The Weimaraner is bold and rambunctious, sometimes too much so for small children. They love to run and hike and can become frustrated and destructive if not provided with enough physical activity. The Weimaraner may not be good with small pets unless properly socialized with them. They can be stubborn or headstrong but often learn easily. They function best with an active family who enjoys outdoor activities and wants a fun-loving companion. Some have described them as needing much attention.
Daily strenuous exertion is a must for the Weimaraner. They are not a breed for city life unless their family jogs or runs daily. Even then, they need to stretch their legs, run, and explore in a large, safe area. Their coat care is minimal: occasional brushing to remove dead hair.
- Major concerns: gastric torsion
- Minor concerns: spinal dysraphism, CHD, entropion, distichiasis, vWD, hemophilia A, hypertrophic osteodystrophy*
- Occasionally seen: ununited anconeal process, eversion of nictitating membrane, PRA, dwarfism, tricuspid valve dysplasia, persistent right aortic arch, hypothyroidism
- Suggested tests: hip, eye, thyroid, (vWD)
- Life span: 10–13 years
Germany has always been a country rich in wildlife, and German dog breeds have gained the reputation as some of the best in the world. The Weimaraner originated in the nineteenth century in an effort to create the ideal all-around dog that could hunt game of all sizes, including deer and bear. This effort was sponsored by the court of Weimer, and the breed was initially known as the Weimar Pointer. Some of the breed’s early relatives include the Bloodhound, Red Schweisshund, and early pointing breeds.

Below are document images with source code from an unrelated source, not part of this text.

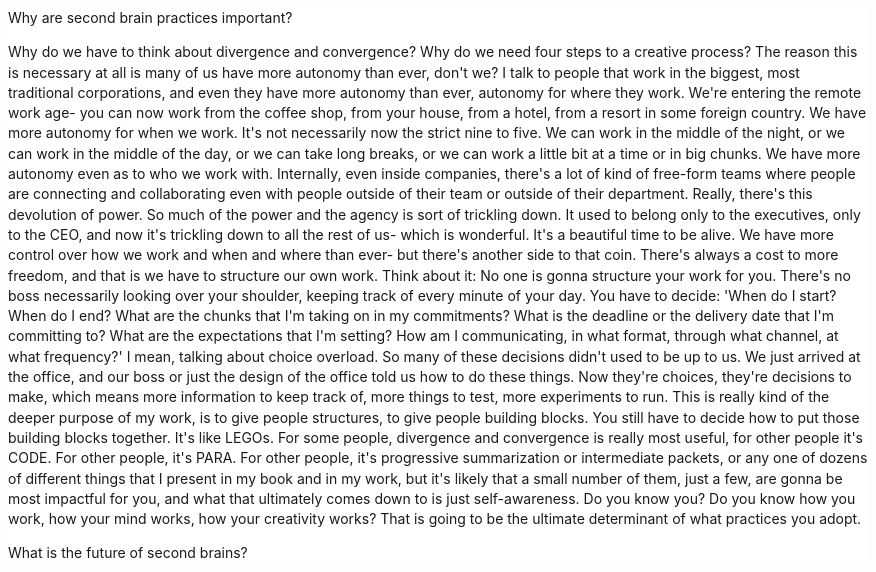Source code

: Why are second brain practices important?

Why do we have to think about divergence and convergence? Why do we need four steps to a creative process? The reason this is necessary at all is many of us have more autonomy than ever, don't we? I talk to people that work in the biggest, most traditional corporations, and even they have more autonomy than ever, autonomy for where they work. We're entering the remote work age- you can now work from the coffee shop, from your house, from a hotel, from a resort in some foreign country. We have more autonomy for when we work. It's not necessarily now the strict nine to five. We can work in the middle of the night, or we can work in the middle of the day, or we can take long breaks, or we can work a little bit at a time or in big chunks. We have more autonomy even as to who we work with. Internally, even inside companies, there's a lot of kind of free-form teams where people are connecting and collaborating even with people outside of their team or outside of their department. Really, there's this devolution of power. So much of the power and the agency is sort of trickling down. It used to belong only to the executives, only to the CEO, and now it's trickling down to all the rest of us- which is wonderful. It's a beautiful time to be alive. We have more control over how we work and when and where than ever- but there's another side to that coin. There's always a cost to more freedom, and that is we have to structure our own work. Think about it: No one is gonna structure your work for you. There's no boss necessarily looking over your shoulder, keeping track of every minute of your day. You have to decide: 'When do I start? When do I end? What are the chunks that I'm taking on in my commitments? What is the deadline or the delivery date that I'm committing to? What are the expectations that I'm setting? How am I communicating, in what format, through what channel, at what frequency?' I mean, talking about choice overload. So many of these decisions didn't used to be up to us. We just arrived at the office, and our boss or just the design of the office told us how to do these things. Now they're choices, they're decisions to make, which means more information to keep track of, more things to test, more experiments to run. This is really kind of the deeper purpose of my work, is to give people structures, to give people building blocks. You still have to decide how to put those building blocks together. It's like LEGOs. For some people, divergence and convergence is really most useful, for other people it's CODE. For other people, it's PARA. For other people, it's progressive summarization or intermediate packets, or any one of dozens of different things that I present in my book and in my work, but it's likely that a small number of them, just a few, are gonna be most impactful for you, and what that ultimately comes down to is just self-awareness. Do you know you? Do you know how you work, how your mind works, how your creativity works? That is going to be the ultimate determinant of what practices you adopt.

What is the future of second brains?
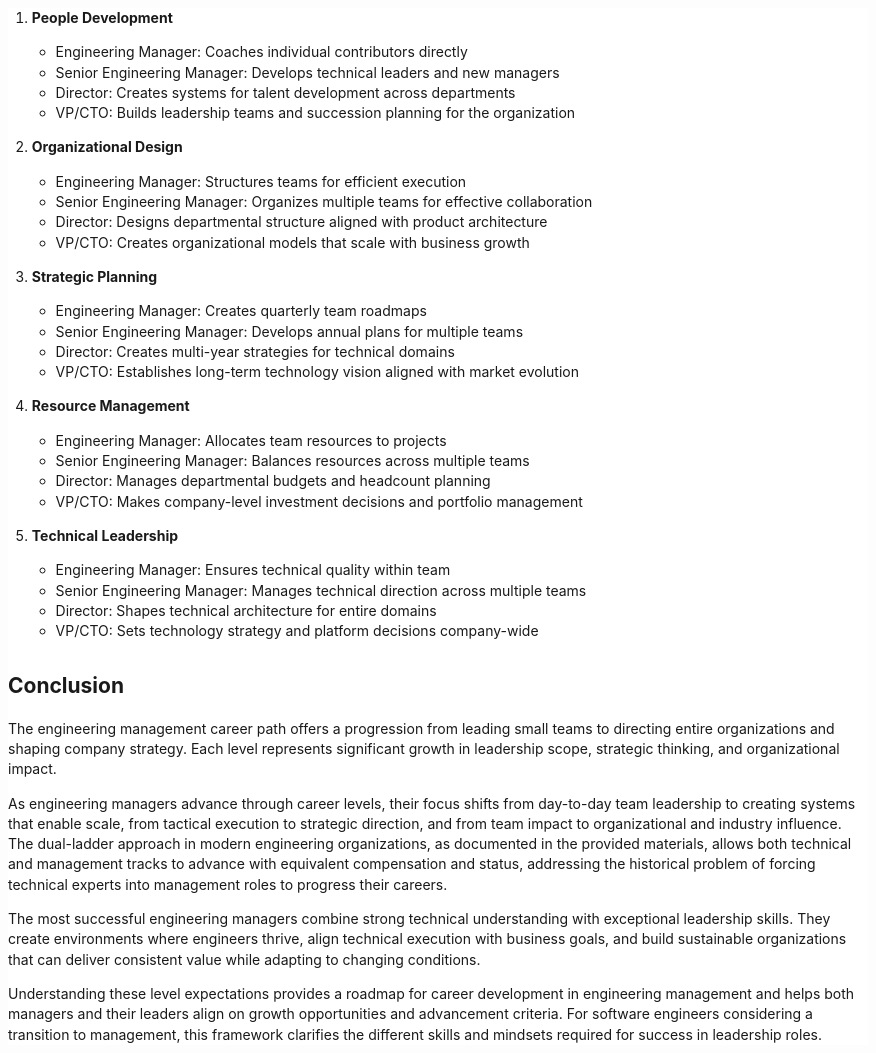 1. **People Development**

   - Engineering Manager: Coaches individual contributors directly
   - Senior Engineering Manager: Develops technical leaders and new managers
   - Director: Creates systems for talent development across departments
   - VP/CTO: Builds leadership teams and succession planning for the organization

2. **Organizational Design**

   - Engineering Manager: Structures teams for efficient execution
   - Senior Engineering Manager: Organizes multiple teams for effective collaboration
   - Director: Designs departmental structure aligned with product architecture
   - VP/CTO: Creates organizational models that scale with business growth

3. **Strategic Planning**

   - Engineering Manager: Creates quarterly team roadmaps
   - Senior Engineering Manager: Develops annual plans for multiple teams
   - Director: Creates multi-year strategies for technical domains
   - VP/CTO: Establishes long-term technology vision aligned with market evolution

4. **Resource Management**

   - Engineering Manager: Allocates team resources to projects
   - Senior Engineering Manager: Balances resources across multiple teams
   - Director: Manages departmental budgets and headcount planning
   - VP/CTO: Makes company-level investment decisions and portfolio management

5. **Technical Leadership**
   - Engineering Manager: Ensures technical quality within team
   - Senior Engineering Manager: Manages technical direction across multiple teams
   - Director: Shapes technical architecture for entire domains
   - VP/CTO: Sets technology strategy and platform decisions company-wide

## Conclusion

The engineering management career path offers a progression from leading small teams to directing entire organizations and shaping company strategy. Each level represents significant growth in leadership scope, strategic thinking, and organizational impact.

As engineering managers advance through career levels, their focus shifts from day-to-day team leadership to creating systems that enable scale, from tactical execution to strategic direction, and from team impact to organizational and industry influence. The dual-ladder approach in modern engineering organizations, as documented in the provided materials, allows both technical and management tracks to advance with equivalent compensation and status, addressing the historical problem of forcing technical experts into management roles to progress their careers.

The most successful engineering managers combine strong technical understanding with exceptional leadership skills. They create environments where engineers thrive, align technical execution with business goals, and build sustainable organizations that can deliver consistent value while adapting to changing conditions.

Understanding these level expectations provides a roadmap for career development in engineering management and helps both managers and their leaders align on growth opportunities and advancement criteria. For software engineers considering a transition to management, this framework clarifies the different skills and mindsets required for success in leadership roles.
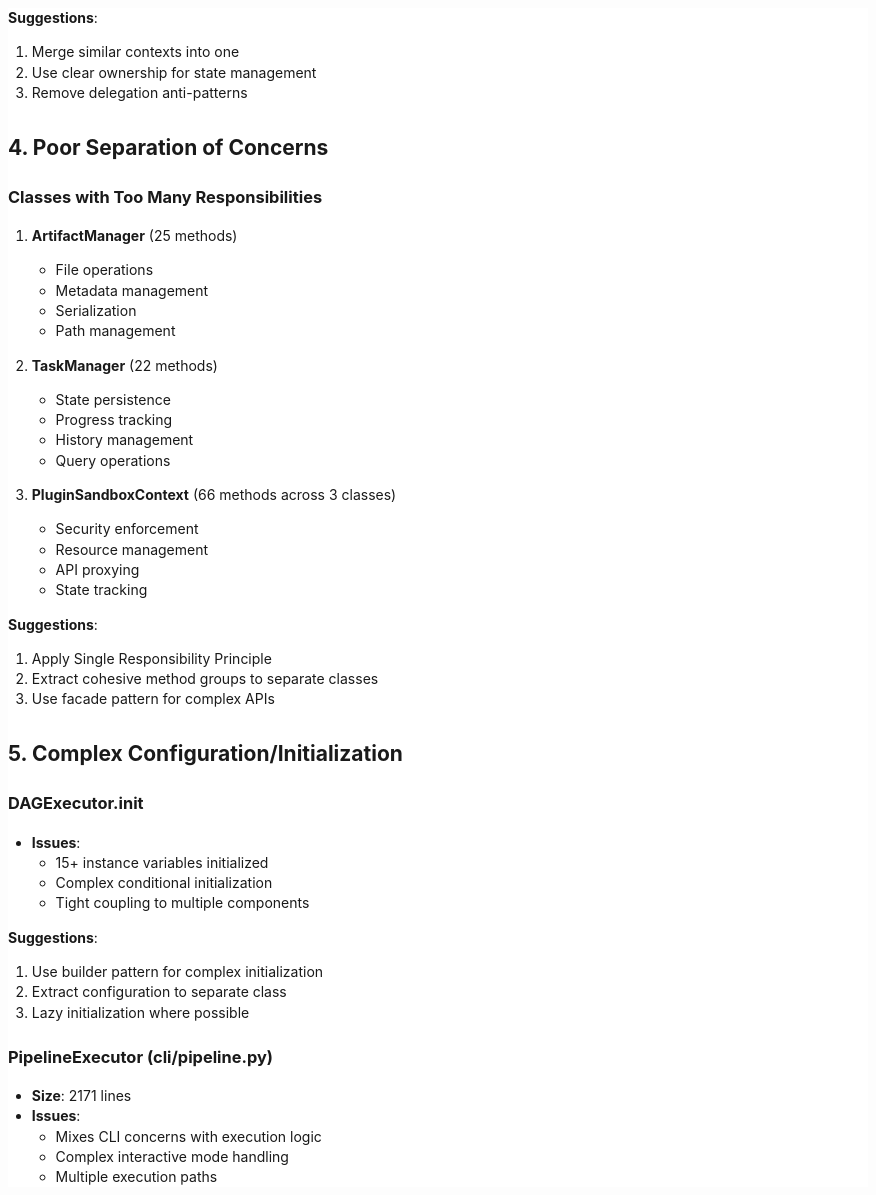 **Suggestions**:
1. Merge similar contexts into one
2. Use clear ownership for state management
3. Remove delegation anti-patterns

## 4. Poor Separation of Concerns

### Classes with Too Many Responsibilities

1. **ArtifactManager** (25 methods)
   - File operations
   - Metadata management
   - Serialization
   - Path management

2. **TaskManager** (22 methods)
   - State persistence
   - Progress tracking
   - History management
   - Query operations

3. **PluginSandboxContext** (66 methods across 3 classes)
   - Security enforcement
   - Resource management
   - API proxying
   - State tracking

**Suggestions**:
1. Apply Single Responsibility Principle
2. Extract cohesive method groups to separate classes
3. Use facade pattern for complex APIs

## 5. Complex Configuration/Initialization

### DAGExecutor.__init__
- **Issues**:
  - 15+ instance variables initialized
  - Complex conditional initialization
  - Tight coupling to multiple components

**Suggestions**:
1. Use builder pattern for complex initialization
2. Extract configuration to separate class
3. Lazy initialization where possible

### PipelineExecutor (cli/pipeline.py)
- **Size**: 2171 lines
- **Issues**:
  - Mixes CLI concerns with execution logic
  - Complex interactive mode handling
  - Multiple execution paths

The origin of the Weimaraner’s distinctive gray color is unknown, but it was an early feature of the breed. This breed was strictly overseen by the German Weimaraner Club. Dogs could not be acquired by non-members, and membership was hard to obtain. Only when an American gained entry to the club and was allowed to take two dogs back to America in 1929 did the Weimaraner leave their native land.
Early American Weimaraners performed so extraordinarily in obedience competitions that they aroused great interest. As more people were attracted to the breed, they discovered their great worth as a companion. Today, the breed’s beauty and ability to be a wonderful companion has earned them a steady following.